(Landmark coordinate records)
-=-=-=-=-
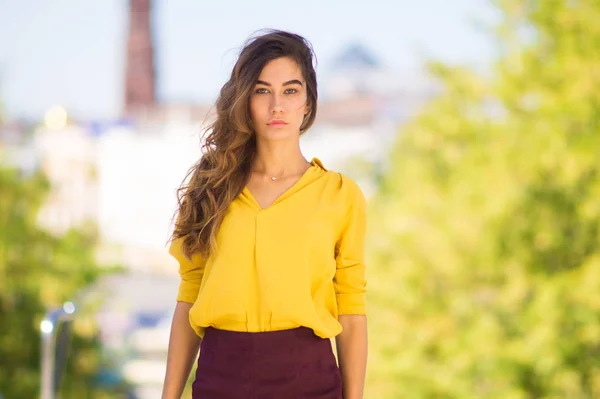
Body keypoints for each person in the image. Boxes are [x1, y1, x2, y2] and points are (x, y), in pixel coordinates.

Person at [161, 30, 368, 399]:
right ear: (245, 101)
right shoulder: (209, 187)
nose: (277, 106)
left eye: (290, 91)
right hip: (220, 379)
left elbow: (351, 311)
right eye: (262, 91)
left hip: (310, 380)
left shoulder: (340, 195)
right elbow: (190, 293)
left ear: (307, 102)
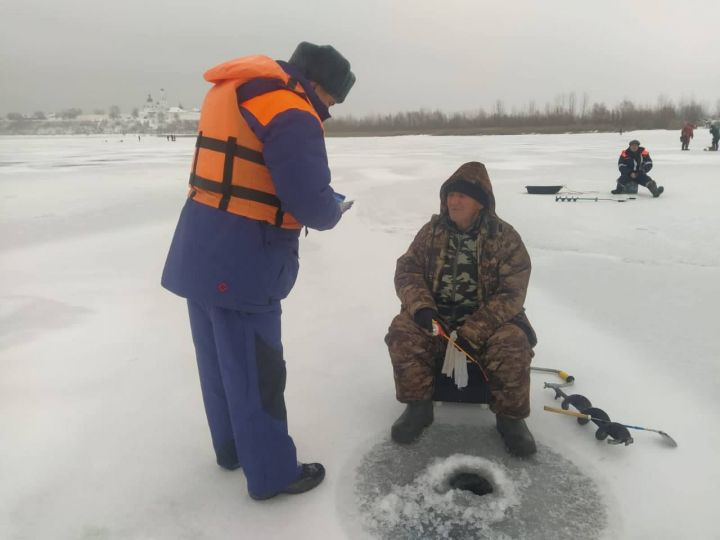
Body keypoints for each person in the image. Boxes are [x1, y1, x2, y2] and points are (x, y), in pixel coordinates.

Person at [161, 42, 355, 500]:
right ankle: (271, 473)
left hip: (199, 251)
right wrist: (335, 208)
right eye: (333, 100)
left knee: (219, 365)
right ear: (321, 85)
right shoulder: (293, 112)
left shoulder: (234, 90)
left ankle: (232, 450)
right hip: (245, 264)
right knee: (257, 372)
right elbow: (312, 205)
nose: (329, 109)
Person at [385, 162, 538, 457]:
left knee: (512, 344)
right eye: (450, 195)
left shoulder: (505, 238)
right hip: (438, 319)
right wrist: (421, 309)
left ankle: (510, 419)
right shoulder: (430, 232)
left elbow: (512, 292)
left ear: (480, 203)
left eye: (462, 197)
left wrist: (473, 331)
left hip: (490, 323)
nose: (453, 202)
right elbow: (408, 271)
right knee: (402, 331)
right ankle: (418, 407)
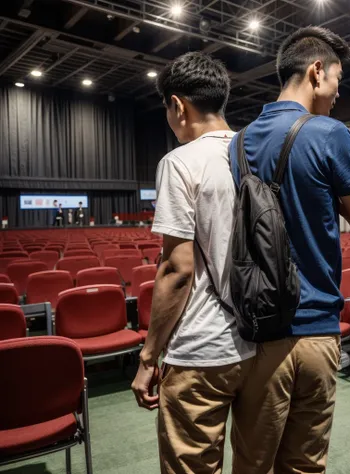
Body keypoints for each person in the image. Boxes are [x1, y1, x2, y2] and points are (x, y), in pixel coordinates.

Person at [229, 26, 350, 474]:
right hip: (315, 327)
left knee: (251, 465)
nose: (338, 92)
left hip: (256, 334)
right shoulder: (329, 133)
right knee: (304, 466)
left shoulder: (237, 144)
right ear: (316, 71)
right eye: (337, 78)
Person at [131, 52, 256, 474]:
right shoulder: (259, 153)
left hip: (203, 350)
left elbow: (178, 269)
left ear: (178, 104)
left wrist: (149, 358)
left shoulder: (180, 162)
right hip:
-=-=-=-=-
• **TASK DIRECTIONS**: Drop the pictures, then write out only the lines running from the one containing "right eye: (262, 91)" through the last line above, both included, exactly.

• **EXPECTED ANSWER**:
right eye: (262, 91)
left hip: (310, 380)
left shoulder: (340, 195)
right elbow: (190, 293)
left ear: (307, 102)
Body keypoints for each person in the image. Boxes are [x1, y1, x2, y2] and points are (x, y), in pixel coordinates.

Person at [161, 42, 355, 500]:
right ankle: (271, 473)
left hip: (199, 251)
right wrist: (335, 208)
right eye: (333, 100)
left knee: (219, 365)
right ear: (321, 85)
right shoulder: (293, 112)
left shoulder: (234, 90)
left ankle: (232, 450)
right hip: (245, 264)
right knee: (257, 372)
right elbow: (312, 205)
nose: (329, 109)
Person at [385, 162, 538, 457]:
left knee: (512, 344)
right eye: (450, 195)
left shoulder: (505, 238)
right hip: (438, 319)
right wrist: (421, 309)
left ankle: (510, 419)
right shoulder: (430, 232)
left elbow: (512, 292)
left ear: (480, 203)
left eye: (462, 197)
left wrist: (473, 331)
left hip: (490, 323)
nose: (453, 202)
right elbow: (408, 271)
right knee: (402, 331)
right ankle: (418, 407)
Body keypoints for each person in the image. Boxes are [x1, y1, x2, y2] and points are (x, y), in pixel coordinates.

Person at [229, 26, 350, 474]:
right hip: (315, 327)
left knee: (251, 465)
nose: (338, 92)
left hip: (256, 334)
right shoulder: (329, 133)
right knee: (304, 466)
left shoulder: (237, 144)
right ear: (316, 71)
right eye: (337, 78)
Person at [131, 52, 256, 474]:
right shoulder: (259, 153)
left hip: (203, 350)
left elbow: (178, 269)
left ear: (178, 104)
left wrist: (149, 358)
left shoulder: (180, 162)
right hip:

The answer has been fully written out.